• What this task involves: Find all the lines in the entries below that hold the word "create" and copy them.

- Opening Delimiter -

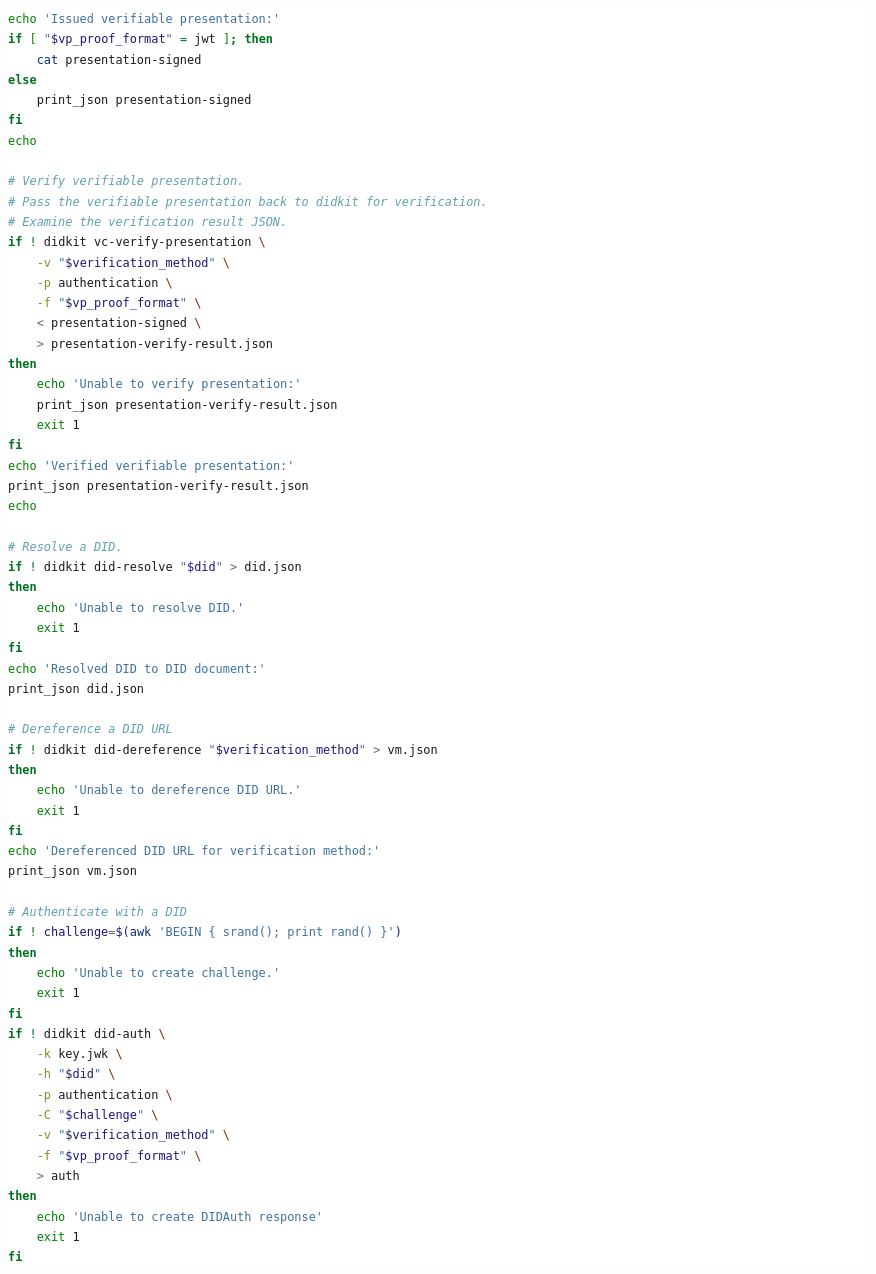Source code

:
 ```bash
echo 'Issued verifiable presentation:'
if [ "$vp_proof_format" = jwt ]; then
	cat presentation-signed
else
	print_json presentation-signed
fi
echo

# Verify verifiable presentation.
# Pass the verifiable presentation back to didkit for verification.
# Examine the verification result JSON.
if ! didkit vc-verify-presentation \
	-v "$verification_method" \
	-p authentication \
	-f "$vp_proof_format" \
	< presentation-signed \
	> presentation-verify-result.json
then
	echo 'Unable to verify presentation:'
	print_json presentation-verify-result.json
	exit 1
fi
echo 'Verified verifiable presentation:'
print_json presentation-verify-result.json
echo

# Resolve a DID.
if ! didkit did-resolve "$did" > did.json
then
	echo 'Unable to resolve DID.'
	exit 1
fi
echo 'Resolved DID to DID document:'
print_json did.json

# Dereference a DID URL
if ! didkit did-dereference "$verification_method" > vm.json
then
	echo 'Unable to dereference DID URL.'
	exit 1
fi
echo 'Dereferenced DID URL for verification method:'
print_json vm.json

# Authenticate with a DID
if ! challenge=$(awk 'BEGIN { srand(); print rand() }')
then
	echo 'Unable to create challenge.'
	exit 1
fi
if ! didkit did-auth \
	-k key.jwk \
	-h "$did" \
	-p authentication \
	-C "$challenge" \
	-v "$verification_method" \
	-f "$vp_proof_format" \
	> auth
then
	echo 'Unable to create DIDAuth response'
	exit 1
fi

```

- Closing Delimiter -

• Result of the task:
	echo 'Unable to create challenge.'
	echo 'Unable to create DIDAuth response'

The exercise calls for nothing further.